"Such a small state, with such a vibrant food community."
The state of Rhode Island may be small, but as I've learned in my past few months attending school in Providence, it doesn't lack for food activities. One distinctive characteristic is the state's abundance of farmers' markets.
With more than 1,200 farms across the state, residents don't have to travel far to get seasonal produce. During the winter, options are naturally more limited. But the marvelous Pawtucket Wintertime Farmers' Market becomes the focal point of locavorism from November to May.
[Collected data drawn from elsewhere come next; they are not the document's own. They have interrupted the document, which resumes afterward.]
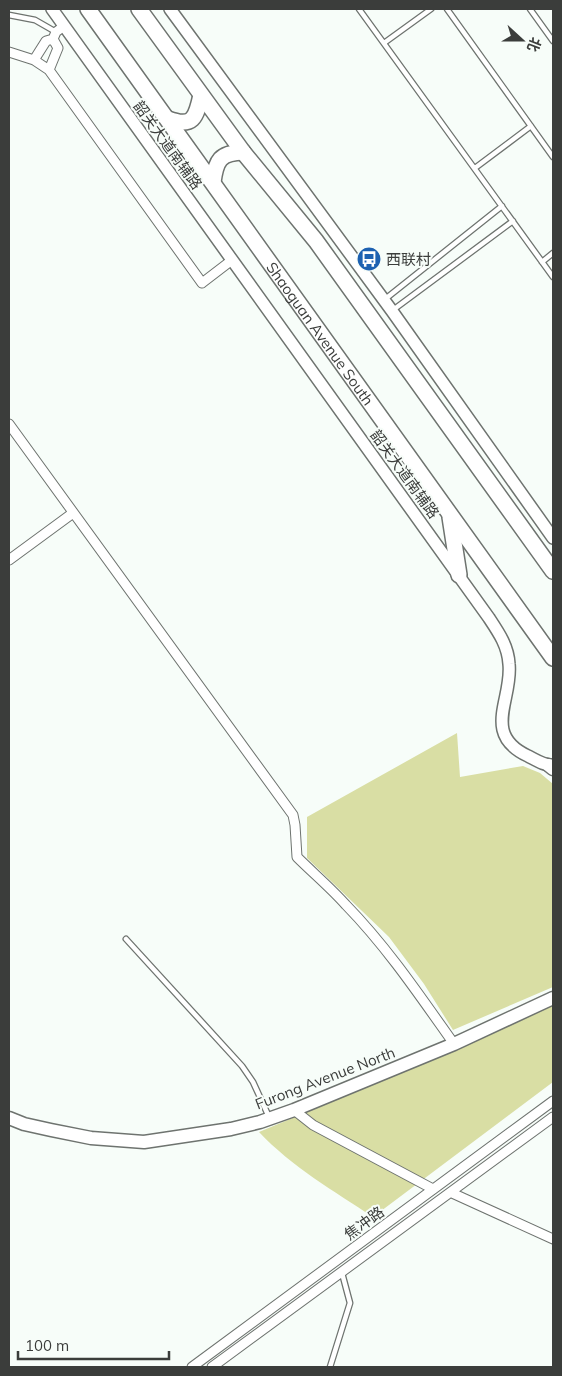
<svg xmlns="http://www.w3.org/2000/svg" width="562" height="1376" viewBox="0 0 562 1376" font-family="Mulish,'Noto Sans SC',sans-serif">
  <style>
    .green { fill: #d9dea4 }
    .lines { fill: none; stroke-linecap: round; stroke-linejoin: round }
    .service-casing { stroke: #6e736f; stroke-width: 7 }
    .minor-casing { stroke: #6e736f; stroke-width: 11 }
    .tertiary-casing { stroke: #6e736f; stroke-width: 14 }
    .secondary-casing { stroke: #6e736f; stroke-width: 15 }
    .trunk-casing { stroke: #6e736f; stroke-width: 18 }
    .service { stroke: #fff; stroke-width: 4.5 }
    .minor { stroke: #fff; stroke-width: 9 }
    .tertiary { stroke: #fff; stroke-width: 11 }
    .secondary { stroke: #fff; stroke-width: 12 }
    .trunk { stroke: #fff; stroke-width: 15 }
    .labels { text-anchor: middle; dominant-baseline: central; stroke-width: 4; stroke-linejoin: round; paint-order: stroke }
    .street-label { font-size: 15px; fill: #3b3d3b; stroke: #f7fdf9 }
    .poi-label { font-size: 15px; fill: #3b3d3b; stroke: #f7fdf9; text-anchor: start }
  </style>
  <rect width="100%" height="100%" fill="#f7fdf9"/>
  <path class="green" d="M457,733L460,777L523,766L540,773L553,784V987L453,1030L424,984L389,937L307,858V817Z
    M553,1005V1082L373,1217C334,1191 292,1167 259,1132L456,1050Z"/>
  <g class="lines">
    <defs>
      <path id="service" d="M359,9L553,277
        M447,9L553,157
        M530,9L553,41
        M9,15L35,20L56,32
        M384,43L431,9
        M475,168L531,126
        M542,262L553,253
        M384,300L502,206
        M393,310L513,221
        M126,939L242,1066L253,1082L269,1117
        M330,1367L350,1303L342,1273"/>
      <path id="minor" d="M9,52L34,60L49,70L202,283L232,260
        M34,60L46,41L53,39L56,32L64,26
        M49,70L58,48L53,39
        M9,424L293,815L295,825L297,857C313,873 331,888 346,905C387,947 420,996 454,1044
        M9,560L73,513
        M294,1110L313,1125L433,1189
        M452,1193L553,1239
        M192,1367L553,1101
        M212,1367L553,1117"/>
      <path id="tertiary" d="M52,9L489,618C499,633 508,646 509,664C513,699 481,734 528,756C536,760 545,766 553,765
        M170,9L392,311L553,538"/>
      <path id="secondary" d="M548,765L553,769
        M9,1118L24,1124L51,1130L91,1138L144,1142L231,1129L260,1122L294,1110L454,1044L553,998"/>
      <g id="trunk">
        <path id="s1" d="M88,9L553,658"/>
        <path d="M139,9L243,152L316,241L553,571"/>
        <path d="M168,119C193,128 196,118 201,95"/>
        <path d="M213,182C216,160 220,153 243,152"/>
        <path d="M450,517L459,575"/>
      </g>
    </defs>
    <use href="#service" class="service-casing"/>
    <use href="#minor" class="minor-casing"/>
    <use href="#tertiary" class="tertiary-casing"/>
    <use href="#secondary" class="secondary-casing"/>
    <use href="#trunk" class="trunk-casing"/>
    <use href="#service" class="service"/>
    <use href="#minor" class="minor"/>
    <use href="#tertiary" class="tertiary"/>
    <use href="#secondary" class="secondary"/>
    <use href="#trunk" class="trunk"/>
  </g>
  <defs>
    <symbol id="bus-disc" viewBox="-11 -11 22 22"><circle r="9.5" fill="#1d61b1" stroke="#f7fdf9"/><path d="M-5-6H5V4H4V6H2V4H-2V6H-4V4H-5ZM-3.5-4V0h7V-4ZM-3.5 1.2v1.5H-2V1.2ZM2 1.2v1.5H3.5V1.2Z" fill="#fff"/></symbol>
  </defs>
  <g fill-rule="evenodd">
    <use href="#bus-disc" x="355" y="245" width="28" height="28"/>
  </g>
  <g class="labels">
    <g class="street-label">
      <text transform="translate(168 145) rotate(54)">韶关大道南辅路</text>
      <text stroke="none"><textPath href="#s1" startOffset="399">Shaoguan Avenue South</textPath></text>
      <text transform="translate(405 474) rotate(54)">韶关大道南辅路</text>
      <text transform="translate(325 1078) rotate(-21)">Furong Avenue North</text>
      <text transform="translate(364 1223) rotate(-36)">焦冲路</text>
    </g>
    <g class="poi-label">
      <text x="386" y="259">西联村</text>
    </g>
  </g>
  <rect width="562" height="1376" fill="none" stroke="#3b3d3b" stroke-width="20"/>
  <g transform="translate(522 40) rotate(111)" stroke="#f7fdf9" stroke-width="4" paint-order="stroke">
  <path d="M0-4L9 19L0 12L-9 19Z" fill="#3b3d3b"/>
  <text y="-8" font-size="14" font-weight="bold" text-anchor="middle" fill="#3b3d3b">北</text>
  </g>
  <path d="M18 1351v8h151v-8" fill="none" stroke="#3b3d3b" stroke-width="2.5"/>
  <text x="25" y="1351" font-size="15" fill="#3b3d3b" stroke="#f7fdf9" stroke-width="4" paint-order="stroke">100 m</text>
</svg>
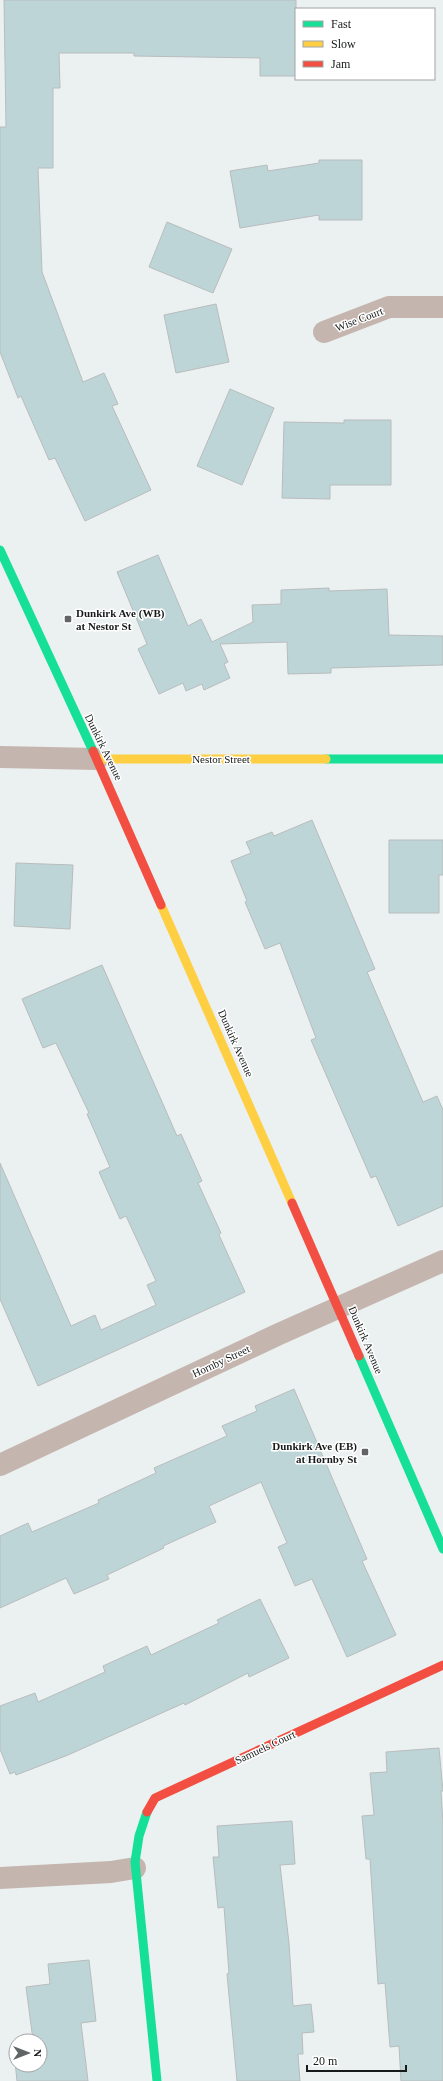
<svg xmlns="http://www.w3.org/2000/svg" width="443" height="2081" font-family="Georgia,serif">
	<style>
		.building { fill: #bed5d8; stroke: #b8bcbd }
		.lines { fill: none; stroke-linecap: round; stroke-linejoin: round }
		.street { stroke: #c5b5af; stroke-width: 22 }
		.fast { stroke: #16e098; stroke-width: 9 }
		.slow { stroke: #ffcf43; stroke-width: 9 }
		.jam { stroke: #f24e42; stroke-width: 9 }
		.poi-dot { fill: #616565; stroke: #fff; stroke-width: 1.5 }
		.labels { text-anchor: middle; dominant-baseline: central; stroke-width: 3; stroke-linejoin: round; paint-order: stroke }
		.street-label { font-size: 11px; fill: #171a1a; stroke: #fff }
		.poi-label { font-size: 11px; font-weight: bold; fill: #171a1a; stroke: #fff; text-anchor: start }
	</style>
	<rect width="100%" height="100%" fill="#ebf0f0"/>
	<g class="building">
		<path d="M 4,0 L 296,0 L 296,76 L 260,76 L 260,58 L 134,56 L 134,53 L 59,53 L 60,88 L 53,88 L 53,168 L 38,168 L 42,272 L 83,382 L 104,373 L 118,404 L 112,406 L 151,490 L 85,521 L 55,458 L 49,460 L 21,396 L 18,398 L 0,352 L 0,127 L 6,127 Z"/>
		<path d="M 319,160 L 362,160 L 362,220 L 319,220 L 319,215 L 240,228 L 230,171 L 267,165 L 268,171 L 319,163 Z"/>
		<path d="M 167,222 L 232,249 L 213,293 L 149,267 Z"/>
		<path d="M 216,304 L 229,362 L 176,373 L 164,315 Z"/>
		<path d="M 230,389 L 274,408 L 242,485 L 197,466 Z"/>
		<path d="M 344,420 L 391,420 L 391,485 L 330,485 L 330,499 L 282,498 L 284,422 L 344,423 Z"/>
		<path d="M 158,555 L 188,626 L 201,619 L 212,642 L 253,622 L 252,605 L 281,604 L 281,590 L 329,588 L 329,591 L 387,589 L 389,635 L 443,636 L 443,665 L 331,668 L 331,673 L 288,674 L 287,642 L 220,644 L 228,662 L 224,664 L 230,678 L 204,690 L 202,684 L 186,691 L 183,683 L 159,694 L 138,649 L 147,644 L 117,572 Z"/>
		<path d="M 312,820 L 375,969 L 367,972 L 423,1102 L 437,1096 L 443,1110 L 443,1206 L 398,1226 L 376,1176 L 371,1178 L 311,1040 L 316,1038 L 280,943 L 265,949 L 245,902 L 247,901 L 231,861 L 251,853 L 246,842 L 272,832 L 274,836 Z"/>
		<path d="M 389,840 L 443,840 L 443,875 L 439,875 L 439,913 L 389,913 Z"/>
		<path d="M 16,863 L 73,865 L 70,929 L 14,926 Z"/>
		<path d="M 102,965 L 177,1136 L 181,1134 L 202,1181 L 198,1183 L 221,1233 L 219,1235 L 245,1292 L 38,1386 L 0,1299 L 0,1163 L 71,1326 L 95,1315 L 101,1330 L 156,1305 L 147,1285 L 156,1281 L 126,1216 L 120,1219 L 99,1172 L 110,1167 L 87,1114 L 89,1113 L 56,1043 L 43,1048 L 22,999 Z"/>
		<path d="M 294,1389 L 367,1559 L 362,1561 L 396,1635 L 347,1657 L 312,1579 L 295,1586 L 278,1547 L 287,1543 L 261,1482 L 209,1506 L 216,1522 L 163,1546 L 164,1548 L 107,1575 L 109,1579 L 74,1594 L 66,1578 L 0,1608 L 0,1536 L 28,1523 L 32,1532 L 99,1503 L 98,1500 L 156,1473 L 154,1468 L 227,1436 L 222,1426 L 257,1411 L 255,1406 Z"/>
		<path d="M 260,1599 L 289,1658 L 249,1677 L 248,1673 L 185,1705 L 184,1703 L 68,1755 L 16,1775 L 15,1772 L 10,1774 L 0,1749 L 0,1706 L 35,1693 L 38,1702 L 105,1672 L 103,1666 L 147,1646 L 151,1655 L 219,1623 L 217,1620 Z"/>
		<path d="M 439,1748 L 443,1791 L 441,1791 L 443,1823 L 443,2081 L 401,2081 L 399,2046 L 390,2047 L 385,1983 L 378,1984 L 370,1859 L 366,1859 L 362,1816 L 374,1815 L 370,1773 L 387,1772 L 386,1752 Z"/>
		<path d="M 292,1821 L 295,1864 L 280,1865 L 289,1943 L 293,2006 L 311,2004 L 314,2032 L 302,2033 L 303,2054 L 298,2054 L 300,2081 L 237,2081 L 227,1974 L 229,1973 L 224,1907 L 218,1908 L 213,1857 L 219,1857 L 217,1826 Z"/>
		<path d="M 89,1960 L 96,2021 L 81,2023 L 88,2081 L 17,2081 L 13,2042 L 16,2041 L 16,2065 L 40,2065 L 40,2041 L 21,2041 L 33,2040 L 26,1987 L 50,1984 L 48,1964 Z"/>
	</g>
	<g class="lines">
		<g class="street">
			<path d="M 324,332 L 389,307 L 443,307"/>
			<path d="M 0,757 L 97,759"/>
			<path d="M 0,1465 L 279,1334 L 443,1261"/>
			<path d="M 0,1878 L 111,1872 L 135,1868"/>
		</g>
		<g class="fast">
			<path d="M 0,550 L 93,751"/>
			<path d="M 326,759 L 443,759"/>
			<path d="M 359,1356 L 443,1549"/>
			<path d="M 147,1812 L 139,1836 L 135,1862 L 157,2081"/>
		</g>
		<g class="slow">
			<path d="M 97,759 L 326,759"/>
			<path d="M 161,905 L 292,1203"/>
		</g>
		<g class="jam">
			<path d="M 93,751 L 161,905"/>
			<path d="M 292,1203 L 359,1356"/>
			<path d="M 147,1812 L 155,1798 L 443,1665"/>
		</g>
	</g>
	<g class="poi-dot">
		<rect x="64" y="615" width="8" height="8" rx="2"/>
		<rect x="361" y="1448" width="8" height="8" rx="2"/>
	</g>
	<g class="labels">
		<g class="street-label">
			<text transform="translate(359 319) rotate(-21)">Wise Court</text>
			<text transform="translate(104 747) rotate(64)">Dunkirk Avenue</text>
			<text x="221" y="759">Nestor Street</text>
			<text transform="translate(236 1043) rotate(66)">Dunkirk Avenue</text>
			<text transform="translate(366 1340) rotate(67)">Dunkirk Avenue</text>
			<text transform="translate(221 1361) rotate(-25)">Hornby Street</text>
			<text transform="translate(265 1747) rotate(-25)">Samuels Court</text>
		</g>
		<g class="poi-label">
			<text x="76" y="613">Dunkirk Ave (WB)<tspan x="76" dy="13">at Nestor St</tspan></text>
			<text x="357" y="1446" text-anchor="end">Dunkirk Ave (EB)<tspan x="357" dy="13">at Hornby St</tspan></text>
		</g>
	</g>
	<rect x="295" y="8" width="140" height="72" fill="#ffffff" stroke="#a2a3a3"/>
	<rect x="303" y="21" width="20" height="6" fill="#16e098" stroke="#a2a3a3"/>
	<text x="331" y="28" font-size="12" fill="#171a1a">Fast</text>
	<rect x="303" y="41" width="20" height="6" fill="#ffcf43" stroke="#a2a3a3"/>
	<text x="331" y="48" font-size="12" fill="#171a1a">Slow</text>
	<rect x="303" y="61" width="20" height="6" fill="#f24e42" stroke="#a2a3a3"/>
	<text x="331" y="68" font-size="12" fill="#171a1a">Jam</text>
	<g transform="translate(28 2053) rotate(90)"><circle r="19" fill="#ffffff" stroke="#a2a3a3"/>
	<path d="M0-3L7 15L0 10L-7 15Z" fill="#616565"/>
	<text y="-6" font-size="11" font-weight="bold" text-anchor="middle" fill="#171a1a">N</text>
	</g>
	<path d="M307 2065v6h99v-6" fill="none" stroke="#171a1a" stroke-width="2"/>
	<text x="313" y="2065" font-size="12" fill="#171a1a" stroke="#ffffff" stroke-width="3" paint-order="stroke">20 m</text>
</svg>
Only two years old, the market has already seen great expansion, now displaying wares from over 45 farmers and vendors. The market occupies a long hallway in a previously abandoned warehouse. Driving down North Main Street in this industrial part of town, you'd never expect to see crowds of locals toting reusable shopping bags parading in and out of a seemingly innocuous doorway.
One of my favorite vendors, Narragansett Creamery, is the only cheese producer in Rhode Island and thoroughly committed to sourcing local milk and collaborating with Rhode Island farmers. All of their products are outstanding, but my personal favorites are their spreads.
The light and creamy Angelito is a milder but still distinctive cream cheese; the Pirate Spread is more aggressive and spiced, with a delicious sun-dried tomato flavor.
Some of the most delicious coffee I've had is produced by New Harvest Coffee Roasters. New Harvest has a strong ethos of fairness to coffee growers, practicing fair and direct trade in their coffee varieties. I'm no coffee connoisseur, but even I can tell these deep, rich brews are truly spectacular.
And then there's the wealth of local bakeries, so tempting with their delicious aromas and authentic, homemade feel. Seven Stars Bakery is a household name around these parts, producing stellar crusty breads, moist cakes, and crumbly cookies. And Olga's Cup & Saucer is equally charming, their stall-laden down with macarons, sandwich bread, and pizza.
While not in Providence proper, the Pawtucket Farmer's Market draws crowds from all over the capital city and its neighboring towns. As I wandered from stall to stall, carefully tasting and praising one locally-made good after another, I was pleasantly surprised with how many shoppers and vendors I recognized. Students, farmers, and townspeople all wave to each other and giddily fill their reusable bags with produce.
Such a small state, with such a vibrant food community.